One could argue that the 2012 Iran sanctions allowed Russia to increase its share of the market in Asia, in particular in China, but this was more of a happy coincidence for Russia than a driver of its increased oil exports to the region. In fact, Moscow had begun working to boost its exports to Asia well before 2012 due to the region’s stronger economic growth and rapidly expanding demand. In 2011, Russia finished construction of the Eastern Siberia-Pacific Ocean (ESPO) pipeline, which supplies crude oil to China and other Asian markets, leading to a sharp rise, of 146 percent, in its oil exports to China in 2012-17. Also, Russia’s own oil production has been growing consistently for the last several decades. From 2008 to 2018, it increased its output by 10 percent, helping to satisfy domestic demand and still boost oil exports.

2018 game changer

History seems to be repeating itself again, but on a larger scale this time, making it all the more difficult for Tehran to overcome the impact of renewed U.S. sanctions, even though there is much greater international skepticism of U.S. policy this time around.

Nevertheless, the reimposition of U.S. sanctions is having a clear impact on Iran’s oil production and exports. It may not have cut them off completely, as intended, but it has dramatically reduced them. According to OPEC, production has fallen steadily over 2019; as of May it was already down 34 percent compared to 2018. The same is true for exports, which dropped to 500,000 bpd or lower in May, according to industry sources. They have more than halved since the beginning of the year and decreased three-fold compared to 2018.

Compared to the previous U.S. sanctions in 2011-12, the new ones are more severe and have already put considerable economic pressure on Iran, pushing it closer to Moscow in a way that might make Tehran more willing to negotiate with Russia on certain regional issues, like Syria.

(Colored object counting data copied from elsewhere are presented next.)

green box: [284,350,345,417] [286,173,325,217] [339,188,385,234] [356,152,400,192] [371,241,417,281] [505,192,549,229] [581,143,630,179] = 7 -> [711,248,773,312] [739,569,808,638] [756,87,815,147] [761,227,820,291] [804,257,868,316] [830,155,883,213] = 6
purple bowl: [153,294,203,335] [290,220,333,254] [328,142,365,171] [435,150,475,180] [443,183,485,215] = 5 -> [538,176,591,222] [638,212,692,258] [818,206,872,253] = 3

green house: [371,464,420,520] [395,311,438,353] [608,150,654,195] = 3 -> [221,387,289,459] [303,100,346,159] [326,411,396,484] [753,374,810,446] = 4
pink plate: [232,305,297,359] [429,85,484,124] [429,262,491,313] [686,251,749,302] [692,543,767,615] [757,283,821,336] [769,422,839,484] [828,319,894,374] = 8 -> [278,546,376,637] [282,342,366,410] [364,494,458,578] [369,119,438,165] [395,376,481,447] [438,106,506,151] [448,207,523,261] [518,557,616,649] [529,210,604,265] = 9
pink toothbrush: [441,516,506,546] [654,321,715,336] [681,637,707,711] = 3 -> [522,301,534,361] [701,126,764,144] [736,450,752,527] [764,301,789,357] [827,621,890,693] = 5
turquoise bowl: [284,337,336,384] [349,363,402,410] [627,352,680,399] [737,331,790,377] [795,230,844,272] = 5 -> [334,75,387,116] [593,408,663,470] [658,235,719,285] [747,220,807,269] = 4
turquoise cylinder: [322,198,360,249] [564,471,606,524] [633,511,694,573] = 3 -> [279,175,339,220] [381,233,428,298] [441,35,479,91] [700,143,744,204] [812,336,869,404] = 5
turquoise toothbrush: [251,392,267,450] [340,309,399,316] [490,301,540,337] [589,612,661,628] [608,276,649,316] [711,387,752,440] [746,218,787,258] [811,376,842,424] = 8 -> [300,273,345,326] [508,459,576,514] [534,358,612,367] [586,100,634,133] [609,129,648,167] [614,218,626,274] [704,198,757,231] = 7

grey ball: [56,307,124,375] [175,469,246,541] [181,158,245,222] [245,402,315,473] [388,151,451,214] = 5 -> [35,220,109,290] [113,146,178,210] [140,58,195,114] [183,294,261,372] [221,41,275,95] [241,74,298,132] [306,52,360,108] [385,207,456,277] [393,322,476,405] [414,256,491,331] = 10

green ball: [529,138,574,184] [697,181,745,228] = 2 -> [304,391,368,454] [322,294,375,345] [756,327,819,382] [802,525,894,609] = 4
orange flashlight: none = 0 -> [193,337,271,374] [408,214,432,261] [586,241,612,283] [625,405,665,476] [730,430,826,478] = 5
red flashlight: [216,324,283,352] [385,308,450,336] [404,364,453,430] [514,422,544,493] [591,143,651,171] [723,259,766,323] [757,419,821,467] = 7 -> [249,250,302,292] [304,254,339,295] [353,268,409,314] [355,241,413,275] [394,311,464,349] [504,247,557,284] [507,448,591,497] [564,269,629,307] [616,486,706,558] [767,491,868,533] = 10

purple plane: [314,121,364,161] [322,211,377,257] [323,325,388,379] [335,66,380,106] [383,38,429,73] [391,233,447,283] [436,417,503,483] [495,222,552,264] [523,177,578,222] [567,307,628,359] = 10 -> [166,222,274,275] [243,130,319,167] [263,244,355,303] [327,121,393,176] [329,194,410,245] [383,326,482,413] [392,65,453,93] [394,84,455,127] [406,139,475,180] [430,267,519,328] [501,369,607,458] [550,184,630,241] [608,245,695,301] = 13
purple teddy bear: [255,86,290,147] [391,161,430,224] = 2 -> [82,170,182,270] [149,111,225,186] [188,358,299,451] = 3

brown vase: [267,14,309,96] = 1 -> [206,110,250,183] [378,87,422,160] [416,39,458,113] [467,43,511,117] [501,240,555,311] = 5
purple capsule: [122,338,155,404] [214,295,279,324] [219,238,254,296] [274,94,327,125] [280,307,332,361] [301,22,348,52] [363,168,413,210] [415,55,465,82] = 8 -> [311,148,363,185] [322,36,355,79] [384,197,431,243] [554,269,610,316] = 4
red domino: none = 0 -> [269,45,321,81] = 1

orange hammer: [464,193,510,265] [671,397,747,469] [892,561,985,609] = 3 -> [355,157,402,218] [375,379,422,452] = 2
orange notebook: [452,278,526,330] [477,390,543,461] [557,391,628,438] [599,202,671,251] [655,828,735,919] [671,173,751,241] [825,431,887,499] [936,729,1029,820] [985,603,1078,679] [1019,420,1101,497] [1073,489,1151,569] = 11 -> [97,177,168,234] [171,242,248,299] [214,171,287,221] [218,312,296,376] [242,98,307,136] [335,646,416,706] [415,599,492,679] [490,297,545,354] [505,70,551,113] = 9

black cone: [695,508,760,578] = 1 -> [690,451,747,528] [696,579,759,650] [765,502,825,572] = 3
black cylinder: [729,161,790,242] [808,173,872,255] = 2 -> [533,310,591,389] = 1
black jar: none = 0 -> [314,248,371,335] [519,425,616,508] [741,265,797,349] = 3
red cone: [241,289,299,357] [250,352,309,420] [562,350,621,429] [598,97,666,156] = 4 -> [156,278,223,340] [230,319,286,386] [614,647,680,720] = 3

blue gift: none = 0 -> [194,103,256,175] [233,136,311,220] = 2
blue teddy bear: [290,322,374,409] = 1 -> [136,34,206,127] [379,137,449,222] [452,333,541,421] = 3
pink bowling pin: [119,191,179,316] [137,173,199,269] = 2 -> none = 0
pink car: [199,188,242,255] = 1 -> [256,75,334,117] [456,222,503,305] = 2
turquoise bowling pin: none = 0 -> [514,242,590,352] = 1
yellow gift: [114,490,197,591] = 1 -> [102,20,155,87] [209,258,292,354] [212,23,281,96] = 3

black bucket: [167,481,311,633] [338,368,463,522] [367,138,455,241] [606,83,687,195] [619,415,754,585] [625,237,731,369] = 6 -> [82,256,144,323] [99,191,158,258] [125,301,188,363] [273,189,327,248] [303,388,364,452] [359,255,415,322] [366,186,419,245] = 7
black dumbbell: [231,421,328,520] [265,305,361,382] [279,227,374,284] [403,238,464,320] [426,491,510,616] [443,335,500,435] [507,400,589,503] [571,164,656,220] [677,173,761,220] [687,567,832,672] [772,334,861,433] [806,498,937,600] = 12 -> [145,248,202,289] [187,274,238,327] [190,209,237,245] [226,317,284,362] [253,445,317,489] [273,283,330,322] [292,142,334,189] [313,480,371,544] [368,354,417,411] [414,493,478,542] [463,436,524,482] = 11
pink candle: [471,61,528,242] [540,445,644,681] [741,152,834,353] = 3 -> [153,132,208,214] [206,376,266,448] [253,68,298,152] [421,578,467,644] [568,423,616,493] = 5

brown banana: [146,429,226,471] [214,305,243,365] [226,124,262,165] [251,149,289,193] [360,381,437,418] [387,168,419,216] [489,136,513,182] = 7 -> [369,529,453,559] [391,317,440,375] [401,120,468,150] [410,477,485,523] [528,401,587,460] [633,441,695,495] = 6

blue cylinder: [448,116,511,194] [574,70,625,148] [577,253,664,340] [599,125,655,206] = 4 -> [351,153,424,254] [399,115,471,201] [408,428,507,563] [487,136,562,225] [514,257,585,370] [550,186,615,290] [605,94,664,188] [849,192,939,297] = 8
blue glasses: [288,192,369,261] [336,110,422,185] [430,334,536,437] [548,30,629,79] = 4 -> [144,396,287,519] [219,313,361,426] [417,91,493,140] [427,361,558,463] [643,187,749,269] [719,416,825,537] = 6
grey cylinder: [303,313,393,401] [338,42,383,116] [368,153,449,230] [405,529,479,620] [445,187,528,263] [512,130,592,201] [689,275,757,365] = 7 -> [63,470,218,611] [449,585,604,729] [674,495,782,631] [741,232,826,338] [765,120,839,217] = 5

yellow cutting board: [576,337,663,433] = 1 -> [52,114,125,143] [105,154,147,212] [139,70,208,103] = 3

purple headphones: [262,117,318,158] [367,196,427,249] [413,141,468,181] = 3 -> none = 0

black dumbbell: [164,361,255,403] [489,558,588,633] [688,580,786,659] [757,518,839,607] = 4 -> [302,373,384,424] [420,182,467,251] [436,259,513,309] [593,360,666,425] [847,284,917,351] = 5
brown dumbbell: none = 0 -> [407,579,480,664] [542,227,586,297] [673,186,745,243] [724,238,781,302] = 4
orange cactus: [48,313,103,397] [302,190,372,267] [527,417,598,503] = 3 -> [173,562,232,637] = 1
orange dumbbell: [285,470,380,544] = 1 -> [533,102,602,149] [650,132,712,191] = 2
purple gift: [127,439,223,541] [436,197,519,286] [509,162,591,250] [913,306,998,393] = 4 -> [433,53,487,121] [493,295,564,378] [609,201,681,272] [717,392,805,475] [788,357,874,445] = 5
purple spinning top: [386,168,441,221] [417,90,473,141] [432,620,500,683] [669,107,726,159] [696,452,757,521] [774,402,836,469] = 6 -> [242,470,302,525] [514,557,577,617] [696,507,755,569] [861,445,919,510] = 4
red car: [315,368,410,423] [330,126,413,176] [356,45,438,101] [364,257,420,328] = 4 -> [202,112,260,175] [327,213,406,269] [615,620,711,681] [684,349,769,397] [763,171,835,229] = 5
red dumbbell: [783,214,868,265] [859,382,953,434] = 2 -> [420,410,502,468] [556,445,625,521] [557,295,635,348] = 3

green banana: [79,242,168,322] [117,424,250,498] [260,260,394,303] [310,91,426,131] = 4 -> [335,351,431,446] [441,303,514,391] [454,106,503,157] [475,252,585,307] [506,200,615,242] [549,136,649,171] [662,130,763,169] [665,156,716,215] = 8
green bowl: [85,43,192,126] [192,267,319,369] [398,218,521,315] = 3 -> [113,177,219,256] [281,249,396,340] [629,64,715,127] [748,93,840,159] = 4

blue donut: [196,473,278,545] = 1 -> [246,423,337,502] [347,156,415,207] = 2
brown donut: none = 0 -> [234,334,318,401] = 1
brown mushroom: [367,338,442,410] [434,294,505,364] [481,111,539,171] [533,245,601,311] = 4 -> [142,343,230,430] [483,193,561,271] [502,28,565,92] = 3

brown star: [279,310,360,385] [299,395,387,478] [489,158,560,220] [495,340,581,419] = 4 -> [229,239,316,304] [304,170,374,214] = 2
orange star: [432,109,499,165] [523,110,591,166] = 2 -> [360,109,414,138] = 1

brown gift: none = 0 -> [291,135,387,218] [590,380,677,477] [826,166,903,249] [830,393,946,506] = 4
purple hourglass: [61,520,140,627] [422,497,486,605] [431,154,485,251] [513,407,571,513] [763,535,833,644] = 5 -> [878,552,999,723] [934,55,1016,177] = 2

Although Russia may well gain from the U.S. sanctions on Iran, it will be a marginal benefit rather than a direct profit. There are upsides though. Moscow has already agreed on a 100,000-bpd crude-for-services swap, which preserves one relatively safe market outlet for Tehran and allows it to continue receiving essential goods. Moscow and Iran have entertained this idea since 2014 but only launched it in 2017. Today, this mechanism is functional, both sides benefit, and the parties are discussing ways to expand it.

Iran finds itself in a paradoxical new reality in which it faces greater economic pressure than ever before, but also enjoys more political support. Even America’s European allies and partners in the Middle East and Asia are unhappy with Washington’s policy and opposed to it. Whether this political support can generate any meaningful economic relief remains to be seen though.

At present, Iran has few good options to manage the sanctions, although there are some tools and mechanisms – such as utilizing the grey market and selling oil at lower prices, among others – that have helped it to ease pressure in the past that might be adapted to this new reality. Nevertheless, Washington’s goal of pushing Iran’s energy exports down to “zero” and the fear among its partners of U.S. secondary sanctions have significantly reduced its room for maneuver.

As for the Russia-Iran dynamic, it seems that the U.S. approach to Tehran is only pushing it closer to Moscow, which in turn is looking for ways to ease the pressure on its partner. For now though, it is not yet clear whether Russia will be able to do much to help Iran cope with the sanctions.  

 

Alexey Khlebnikov is an expert on the Middle East at the Russian International Affairs Council. He previously as a consultant to various think tanks and institutions in the US, Middle East, and Russia. The views expressed in this article are his own.